Voting offices opened yesterday in Syrian regime-held areas for an election that Syrian President Bashar al-Assad is certain to win and that has been slammed as a “farce” by the opposition.
Voting began at 7am in 9,000 voting offices open only in areas under regime control, for an election boycotted by the opposition and which experts say will only prolong a brutal war that has ravaged the country for three years.
People lined up outside voting offices in Damascus, where billboards and posters glorify the head of state.
Photo: Reuters
In Baghdad Street in downtown Damascus, 40-year-old Nadia Hazim cast her vote at the Bassel al-Assad school. She said that she would “vote for the president [al-Assad], naturally.”

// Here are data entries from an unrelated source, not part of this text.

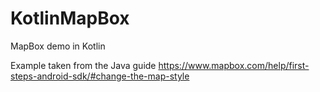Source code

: # KotlinMapBox
MapBox demo in Kotlin

Example taken from the Java guide https://www.mapbox.com/help/first-steps-android-sdk/#change-the-map-style
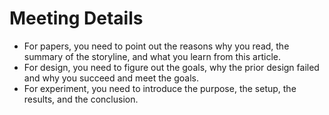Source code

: # Meeting Details
- For papers, you need to point out the reasons why you read, the summary of the storyline, and what you learn from this article.
- For design, you need to figure out the goals, why the prior design failed and why you succeed and meet the goals.
- For experiment, you need to introduce the purpose, the setup, the results, and the conclusion.

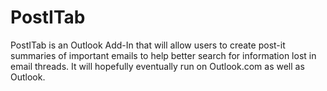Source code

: # PostITab

PostITab is an Outlook Add-In that will allow users to create post-it summaries of important emails to help better search for information lost in email threads. It will hopefully eventually run on Outlook.com as well as Outlook.
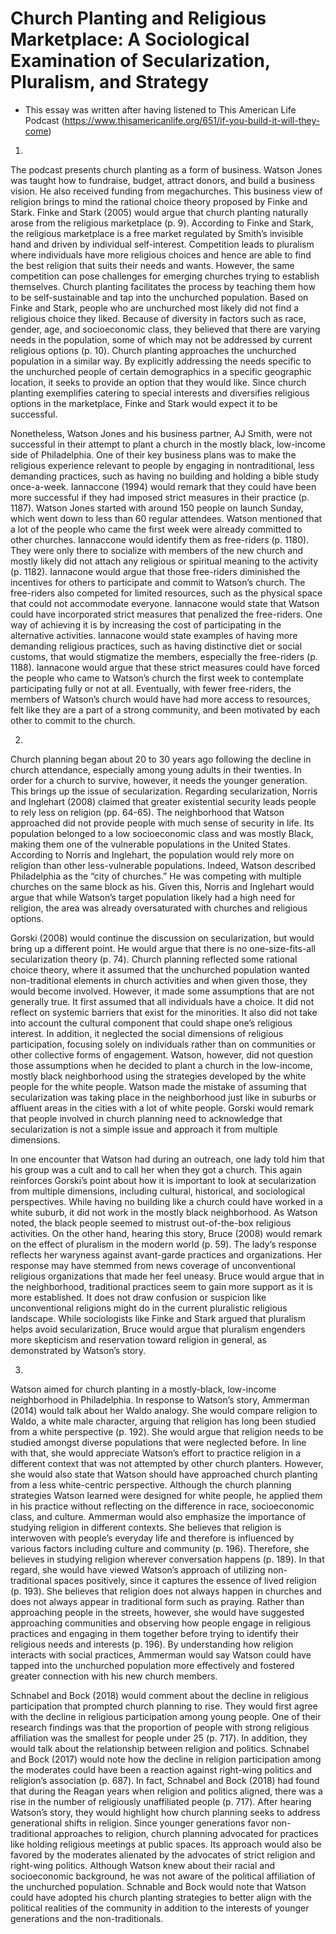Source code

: # Church Planting and Religious Marketplace: A Sociological Examination of Secularization, Pluralism, and Strategy
* This essay was written after having listened to This American Life Podcast (https://www.thisamericanlife.org/651/if-you-build-it-will-they-come)

1.

The podcast presents church planting as a form of business. Watson Jones was taught how to fundraise, budget, attract donors, and build a business vision. He also received funding from megachurches. This business view of religion brings to mind the rational choice theory proposed by Finke and Stark. Finke and Stark (2005) would argue that church planting naturally arose from the religious marketplace (p. 9). According to Finke and Stark, the religious marketplace is a free market regulated by Smith’s invisible hand and driven by individual self-interest. Competition leads to pluralism where individuals have more religious choices and hence are able to find the best religion that suits their needs and wants. However, the same competition can pose challenges for emerging churches trying to establish themselves. Church planting facilitates the process by teaching them how to be self-sustainable and tap into the unchurched population. Based on Finke and Stark, people who are unchurched most likely did not find a religious choice they liked. Because of diversity in factors such as race, gender, age, and socioeconomic class, they believed that there are varying needs in the population, some of which may not be addressed by current religious options (p. 10). Church planting approaches the unchurched population in a similar way. By explicitly addressing the needs specific to the unchurched people of certain demographics in a specific geographic location, it seeks to provide an option that they would like. Since church planting exemplifies catering to special interests and diversifies religious options in the marketplace, Finke and Stark would expect it to be successful.

Nonetheless, Watson Jones and his business partner, AJ Smith, were not successful in their attempt to plant a church in the mostly black, low-income side of Philadelphia. One of their key business plans was to make the religious experience relevant to people by engaging in nontraditional, less demanding practices, such as having no building and holding a bible study once-a-week. Iannaccone (1994) would remark that they could have been more successful if they had imposed strict measures in their practice (p. 1187). Watson Jones started with around 150 people on launch Sunday, which went down to less than 60 regular attendees. Watson mentioned that a lot of the people who came the first week were already committed to other churches. Iannaccone would identify them as free-riders (p. 1180). They were only there to socialize with members of the new church and mostly likely did not attach any religious or spiritual meaning to the activity (p. 1182). Iannacone would argue that those free-riders diminished the incentives for others to participate and commit to Watson’s church. The free-riders also competed for limited resources, such as the physical space that could not accommodate everyone. Iannacone would state that Watson could have incorporated strict measures that penalized the free-riders. One way of achieving it is by increasing the cost of participating in the alternative activities. Iannacone would state examples of having more demanding religious practices, such as having distinctive diet or social customs, that would stigmatize the members, especially the free-riders (p. 1188). Iannacone would argue that these strict measures could have forced the people who came to Watson’s church the first week to contemplate participating fully or not at all. Eventually, with fewer free-riders, the members of Watson’s church would have had more access to resources, felt like they are a part of a strong community, and been motivated by each other to commit to the church. 

2.

Church planning began about 20 to 30 years ago following the decline in church attendance, especially among young adults in their twenties. In order for a church to survive, however, it needs the younger generation. This brings up the issue of secularization. Regarding secularization, Norris and Inglehart (2008) claimed that greater existential security leads people to rely less on religion (pp. 64-65). The neighborhood that Watson approached did not provide people with much sense of security in life. Its population belonged to a low socioeconomic class and was mostly Black, making them one of the vulnerable populations in the United States. According to Norris and Inglehart, the population would rely more on religion than other less-vulnerable populations. Indeed, Watson described Philadelphia as the “city of churches.” He was competing with multiple churches on the same block as his. Given this, Norris and Inglehart would argue that while Watson’s target population likely had a high need for religion, the area was already oversaturated with churches and religious options.
   
Gorski (2008) would continue the discussion on secularization, but would bring up a different point. He would argue that there is no one-size-fits-all secularization theory (p. 74). Church planning reflected some rational choice theory, where it assumed that the unchurched population wanted non-traditional elements in church activities and when given those, they would become involved. However, it made some assumptions that are not generally true. It first assumed that all individuals have a choice. It did not reflect on systemic barriers that exist for the minorities. It also did not take into account the cultural component that could shape one’s religious interest. In addition, it neglected the social dimensions of religious participation, focusing solely on individuals rather than on communities or other collective forms of engagement. Watson, however, did not question those assumptions when he decided to plant a church in the low-income, mostly black neighborhood using the strategies developed by the white people for the white people. Watson made the mistake of assuming that secularization was taking place in the neighborhood just like in suburbs or affluent areas in the cities with a lot of white people. Gorski would remark that people involved in church planning need to acknowledge that secularization is not a simple issue and approach it from multiple dimensions. 

In one encounter that Watson had during an outreach, one lady told him that his group was a cult and to call her when they got a church. This again reinforces Gorski’s point about how it is important to look at secularization from multiple dimensions, including cultural, historical, and sociological perspectives. While having no building like a church could have worked in a white suburb, it did not work in the mostly black neighborhood. As Watson noted, the black people seemed to mistrust out-of-the-box religious activities. On the other hand, hearing this story, Bruce (2008) would remark on the effect of pluralism in the modern world (p. 59). The lady’s response reflects her waryness against avant-garde practices and organizations. Her response may have stemmed from news coverage of unconventional religious organizations that made her feel uneasy. Bruce would argue that in the neighborhood, traditional practices seem to gain more support as it is more established. It does not draw confusion or suspicion like unconventional religions might do in the current pluralistic religious landscape. While sociologists like Finke and Stark argued that pluralism helps avoid secularization, Bruce would argue that pluralism engenders more skepticism and reservation toward religion in general, as demonstrated by Watson’s story. 

3.

Watson aimed for church planting in a mostly-black, low-income neighborhood in Philadelphia. In response to Watson’s story, Ammerman (2014) would talk about her Waldo analogy. She would compare religion to Waldo, a white male character, arguing that religion has long been studied from a white perspective (p. 192). She would argue that religion needs to be studied amongst diverse populations that were neglected before. In line with that, she would appreciate Watson’s effort to practice religion in a different context that was not attempted by other church planters. However, she would also state that Watson should have approached church planting from a less white-centric perspective. Although the church planning strategies Watson learned were designed for white people, he applied them in his practice without reflecting on the difference in race, socioeconomic class, and culture. Ammerman would also emphasize the importance of studying religion in different contexts. She believes that religion is interwoven with people’s everyday life and therefore is influenced by various factors including culture and community (p. 196). Therefore, she believes in studying religion wherever conversation happens (p. 189). In that regard, she would have viewed Watson’s approach of utilizing non-traditional spaces positively, since it captures the essence of lived religion (p. 193). She believes that religion does not always happen in churches and does not always appear in traditional form such as praying. Rather than approaching people in the streets, however, she would have suggested approaching communities and observing how people engage in religious practices and engaging in them together before trying to identify their religious needs and interests (p. 196). By understanding how religion interacts with social practices, Ammerman would say Watson could have tapped into the unchurched population more effectively and fostered greater connection with his new church members.

Schnabel and Bock (2018) would comment about the decline in religious participation that prompted church planning to rise. They would first agree with the decline in religious participation among young people. One of their research findings was that the proportion of people with strong religious affiliation was the smallest for people under 25 (p. 717). In addition, they would talk about the relationship between religion and politics. Schnabel and Bock (2017) would note how the decline in religion participation among the moderates could have been a reaction against right-wing politics and religion’s association (p. 687). In fact, Schnabel and Bock (2018) had found that during the Reagan years when religion and politics aligned, there was a rise in the number of religiously unaffiliated people (p. 717). After hearing Watson’s story, they would highlight how church planning seeks to address generational shifts in religion. Since younger generations favor non-traditional approaches to religion, church planning advocated for practices like holding religious meetings at public spaces. Its approach would also be favored by the moderates alienated by the advocates of strict religion and right-wing politics. Although Watson knew about their racial and socioeconomic background, he was not aware of the political affiliation of the unchurched population. Schnable and Bock would note that Watson could have adopted his church planting strategies to better align with the political realities of the community in addition to the interests of younger generations and the non-traditionals.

In the hall, a transparent ballot box could be seen, as well as a voting booth behind a white curtain. Photographs of al-Assad, as well as two virtually unknown candidates, had also been put up in the voting office.

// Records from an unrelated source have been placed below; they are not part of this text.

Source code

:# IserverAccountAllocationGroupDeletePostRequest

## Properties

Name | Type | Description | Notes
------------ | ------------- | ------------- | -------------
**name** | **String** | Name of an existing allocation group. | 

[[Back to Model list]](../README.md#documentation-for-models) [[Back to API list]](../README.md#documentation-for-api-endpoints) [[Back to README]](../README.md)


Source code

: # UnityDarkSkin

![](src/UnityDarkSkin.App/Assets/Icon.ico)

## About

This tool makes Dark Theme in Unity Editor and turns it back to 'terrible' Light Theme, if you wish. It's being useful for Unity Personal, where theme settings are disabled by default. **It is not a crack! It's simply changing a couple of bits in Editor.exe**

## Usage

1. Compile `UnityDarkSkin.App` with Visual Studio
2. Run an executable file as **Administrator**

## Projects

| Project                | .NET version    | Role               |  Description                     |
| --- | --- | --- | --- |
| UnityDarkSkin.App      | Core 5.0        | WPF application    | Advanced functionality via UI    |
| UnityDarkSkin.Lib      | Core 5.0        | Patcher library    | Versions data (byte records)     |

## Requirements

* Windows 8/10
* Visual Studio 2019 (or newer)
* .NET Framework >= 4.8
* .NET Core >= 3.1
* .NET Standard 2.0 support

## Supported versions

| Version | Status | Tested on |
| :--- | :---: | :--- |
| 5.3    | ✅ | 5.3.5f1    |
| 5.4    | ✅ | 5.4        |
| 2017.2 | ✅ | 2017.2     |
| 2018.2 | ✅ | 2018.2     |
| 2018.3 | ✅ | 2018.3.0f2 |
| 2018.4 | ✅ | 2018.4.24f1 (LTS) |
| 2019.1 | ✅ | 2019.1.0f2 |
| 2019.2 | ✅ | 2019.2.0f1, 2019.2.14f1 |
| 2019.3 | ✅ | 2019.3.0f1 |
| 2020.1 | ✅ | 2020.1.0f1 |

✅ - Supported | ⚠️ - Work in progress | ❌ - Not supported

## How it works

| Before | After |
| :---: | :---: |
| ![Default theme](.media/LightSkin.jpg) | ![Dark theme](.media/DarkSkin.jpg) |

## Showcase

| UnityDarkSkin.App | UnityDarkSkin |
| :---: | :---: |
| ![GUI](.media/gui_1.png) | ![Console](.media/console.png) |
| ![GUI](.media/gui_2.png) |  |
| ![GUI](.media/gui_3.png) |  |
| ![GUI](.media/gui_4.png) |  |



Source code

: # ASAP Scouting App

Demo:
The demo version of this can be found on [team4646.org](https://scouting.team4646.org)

Voters were searched on entry, as the election comes a day after a truck bomb attack in Homs that killed 10 people, and that compounded fears that regime-held areas might come under rebel attack on voting day.
Syrian Opposition Coalition President Ahmad Jarba has called on Syrians to “stay home,” while opposition activists who launched a March 2011 Arab Spring-inspired revolt against al-Assad have branded the vote a “blood election.”
The Syrian Ministry of the Interior says more than 15 million Syrians have been called to participate in what is theoretically the country’s first election in about 50 years, with al-Assad and his father, Hafez, renewing their mandates in successive referendums.
It takes place as a savage war rages, with the air force bombarding rebel areas in Aleppo and fierce fighting in Hama, Damascus, Idlib and Daraa. More than 162,000 people have been killed in the past three years.
Observers from countries allied to the regime — North Korea, Iran and Russia — are supervising the voting, while regime media says a security plan has been put in place to prevent possible attacks against voters and polling stations.
Al-Assad faces two virtually unknown competitors — Maher al-Hajjad and Hassan al-Nuri. Nuri, who studied in the US, said he expects to come second after al-Assad.
Both he and Hajjar have issued only light criticism of al-Assad’s rule, for fear of being linked to an opposition branded “terrorist” by the regime, focusing instead on corruption and economic policy.
International Crisis Group senior Syria analyst Noah Bonsey said the regime is using the election “as part of a broader narrative portraying its eventual victory as inevitable.”
The war has destroyed large swathes of the country and forced nearly half the population to flee their homes.
A Syrian monitoring group says 2,000 people, including hundreds of children, have been killed since January in a massive aerial offensive on Aleppo in the north, as the regime tries to retake the country’s second city after its advances in Homs, and Qalamun near Damascus.
“The regime can only gain ground after reducing it to rubble, and can only hold it insofar as it remains empty of its original inhabitants,” Bonsey said.
“This was the regime’s approach before the election and it remains so after it; it leads to continued war, not victory,” he said.
However, Waddah Abed Rabbo, chief editor of pro-regime newspaper al-Watan, said that the election could facilitate the resumption of peace talks, after negotiations in Switzerland earlier this year ended in a stalemate.
“In Geneva, the opposition made its rejection of al-Assad running in the presidential election a priority at the talks. Al-Assad was a red line that blocked everything,” Abed Rabbo said.
“Now that he will be voted back in by a majority, there will be no objection by the authorities to discuss other issues,” he said.